JAKARTA, LINTAS — Astra Infra memprediksi sebanyak 6,8 juta kendaraan akan melintas di tiga ruas tol utama yang dikelolanya selama periode mudik dan arus balik Lebaran 2026, yakni dari H-10 hingga H+10. Angka ini diperkirakan meningkat sekitar 2,1 persen dibandingkan periode Lebaran 2025.
Direktur Operasional Astra Infra Toll Road Cikopo–Palimanan, Novianto Dwi Wibowo, mengatakan peningkatan tersebut mencerminkan masih tingginya mobilitas masyarakat selama masa libur Idul Fitri.
“Secara total untuk tiga ruas utama kami, yaitu Tangerang–Merak, Cikopo–Palimanan, dan Jombang–Mojokerto, diperkirakan sekitar 6,8 juta kendaraan akan melintas selama periode H-10 hingga H+10 Lebaran 2026. Angka ini naik sekitar 2,1 persen dibandingkan Lebaran 2025,” ujar Novianto dalam Media Briefing Lebaran 2026 Astra Infra Group, Senin (9/3/2026).
Saat ini Astra Infra sebagai bagian dari Astra Group memiliki portofolio jalan tol sepanjang sekitar 396 kilometer yang tersebar di Pulau Jawa, baik pada jalur antarkota maupun kawasan metropolitan Jakarta.
Untuk jalur antarkota di Pulau Jawa, Astra Infra mengelola beberapa ruas strategis, di antaranya Tangerang–Merak, Cikopo–Palimanan, Semarang–Solo, Jombang–Mojokerto, Surabaya–Mojokerto, serta Pandaan–Malang. Sementara di wilayah metropolitan Jakarta terdapat dua ruas, yakni Kunciran–Serpong dan Serpong–Cinere.

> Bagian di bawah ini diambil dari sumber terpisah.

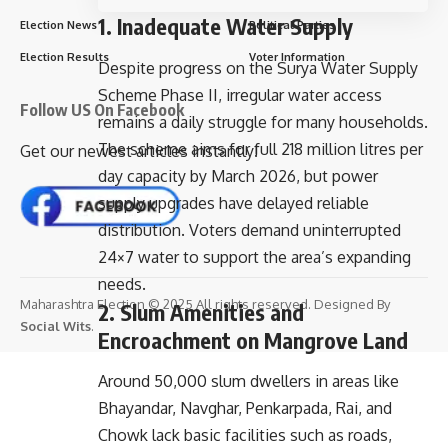
1. Inadequate Water Supply
Election News
Political Parties
Election Results
Voter Information
Despite progress on the Surya Water Supply
Scheme Phase II, irregular water access
Follow US On Facebook
remains a daily struggle for many households.
The scheme aims for full 218 million litres per
Get our newest articles instantly!
day capacity by March 2026, but power
supply upgrades have delayed reliable
distribution. Voters demand uninterrupted
24×7 water to support the area’s expanding
needs.
Maharashtra Election © 2025 All rights reserved. Designed By
2. Slum Amenities and
Social Wits
.
Encroachment on Mangrove Land
Around 50,000 slum dwellers in areas like
Bhayandar, Navghar, Penkarpada, Rai, and
Chowk lack basic facilities such as roads,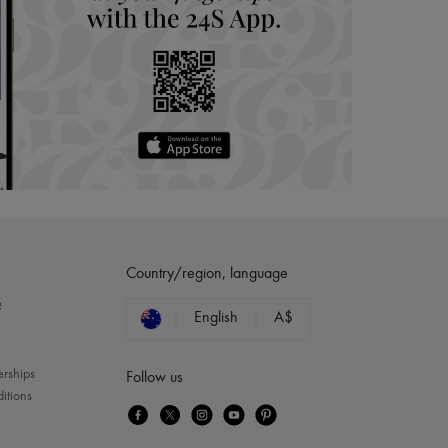
Country/region, language
?
English
A$
erships
Follow us
itions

Prediksi Lalu Lintas Tiap Ruas Tol
Dari total prediksi kendaraan tersebut, ruas Tangerang–Merak diperkirakan akan dilalui sekitar 3,4 juta kendaraan, meningkat sekitar 2,5 persen dibandingkan Lebaran tahun lalu.

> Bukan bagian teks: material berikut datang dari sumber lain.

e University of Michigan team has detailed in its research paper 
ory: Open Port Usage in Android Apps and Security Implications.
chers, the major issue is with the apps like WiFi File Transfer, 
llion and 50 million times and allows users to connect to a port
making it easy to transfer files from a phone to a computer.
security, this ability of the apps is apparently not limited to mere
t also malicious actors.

Sementara itu, ruas Cikopo–Palimanan (Cipali) diprediksi dilintasi sekitar 2,3 juta kendaraan, atau naik 1,8 persen dibandingkan tahun 2025.
Adapun ruas Jombang–Mojokerto di Jawa Timur diperkirakan akan dilalui sekitar 1,1 juta kendaraan, meningkat sekitar 1,4 persen dibandingkan periode Lebaran tahun sebelumnya.
Menurut Novianto, pola pergerakan kendaraan di setiap ruas akan berbeda karena faktor geografis dan karakteristik lalu lintas masing-masing wilayah. Namun secara umum, puncak arus mudik diperkirakan terjadi pada H-2 hingga H-1 Lebaran, sementara puncak arus balik akan terjadi beberapa hari setelahnya.